## DOCUMENT EXCERPT
------------------------

Important changes to the newsletter sign-up.

I have set up a new domain at www.archweb.co.uk and the newsletter will be sent out

from there in future. To change your subscription details you need to go to the new

site and log in. The username and password you used for the newsletter sign up has

been moved to the new site. Once you have logged in you can then go to mailing list

preferences and change your subscription options.

There is now an option to receive the newsletter either in HTML format or in plain

text. As the HTML format seems to mangle web addresses at the moment, I have set

everyone up to receive a plain text newsletter. I will let you know when this has been

fixed.

The old newsletters are archived on the site and there will soon be an option to leave

comments about the newsletters on the site.

(Technical note – the new site is built using the phpWebSite content management

system, an open source product, written in PHP by Appalachian State University.

For further details see http://phpwebsite.appstate.edu/).

XML FOR ARCHAEOLOGY: A ROUNDTABLE DISCUSSION

Dr William Kilbride

Abstract:

Published in 1998, the eXtensible Markup Language (XML) promises to

be the first step towards the next generation Web, allowing

communities to design languages that suit their particular needs and

integrate them harmoniously into a general infrastructure. In the

five years since being launched, a number of disciplines have taken

the initiative by creating their own mark-up specifications to render

and process domain specific information. MathML is used to share

mathematical expressions; CML is used to share molecular information

in Chemistry and a number of languages now exist to share musical

notation.

In contrast, archaeologist have not risen to the challenges and

opportunities of XML to the same degree. Various projects and

services like HEIRPORT, ArcheoBlog, Spectrum and OASIS use XML to

generate, render or share files, but only do so under specific and

restricted conditions. XML tools have been relatively slow to develop

partly because the standards upon which they are based have also been

slow to emerge. Moreover, variations in organisational structures and

intellectual traditions mean that such tools and standards often have

only limited relevance and application.

This roundtable is intended as a discussion forum for those

interested in XML for archaeology. A position paper will present a

number of case studies of XML applications, and the management and

strategic context of these applications. It will highlight the

presumed benefits of a wider XML development as against the implied

costs, and will identify possible areas for long term, middle term

and short term development.

Participants will be presented with a number of discussion points to

which they will be asked to respond. The roundtable will end with a

series of recommendations on how XML can be exploited more fully for

archaeology.

Notate Bene: The success of this roundtable and its recommendations

depends in part on the expertise of the whole group present.

Participants will be asked to contribute to this discussion and are

expected to have a grasp of the issues in advance. An expert panel

will present some grounding in the topic, but the hope of the

organisers is to stimulate informed discussion.

------------------------

## EXERCISE 1
In the newsletter excerpt above, turn the paragraph that begins "Published in 1998, the eXtensible Markup Language" into a short bulleted list that keeps its main facts.
## EXERCISE 2
For each statement below, say whether it agrees with the newsletter excerpt, answering yes or no and quoting the exact words that decide it.
(a) Everyone has been set up to receive the newsletter in HTML format.
(b) The new site is built with phpWebSite, which is written in PHP by Appalachian State University.
(c) The roundtable will end with a series of recommendations.

## PROVIDED DATA

------------------------

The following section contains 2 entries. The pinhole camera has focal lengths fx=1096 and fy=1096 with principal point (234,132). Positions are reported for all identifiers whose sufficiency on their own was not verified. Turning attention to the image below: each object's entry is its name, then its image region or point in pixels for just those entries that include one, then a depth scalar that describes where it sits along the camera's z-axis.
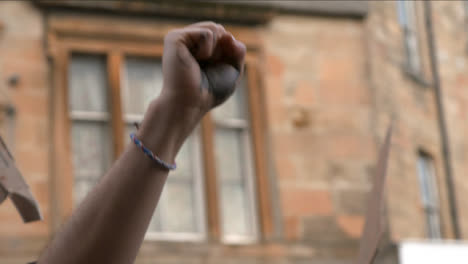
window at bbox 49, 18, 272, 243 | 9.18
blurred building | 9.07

------------------------

## EXPECTED OUTPUT 1
- XML was published in 1998 and promises to be the first step towards the next-generation Web.
- It lets communities design languages that suit their particular needs and integrate them into a general infrastructure.
- In the five years since its launch, a number of disciplines have created their own mark-up specifications to render and process domain-specific information.
- MathML is used to share mathematical expressions.
- CML is used to share molecular information in chemistry.
- A number of languages now exist to share musical notation.

## EXPECTED OUTPUT 2
(a) No: "I have set everyone up to receive a plain text newsletter."
(b) Yes: "the new site is built using the phpWebSite content management system, an open source product, written in PHP by Appalachian State University."
(c) Yes: "The roundtable will end with a series of recommendations on how XML can be exploited more fully for archaeology."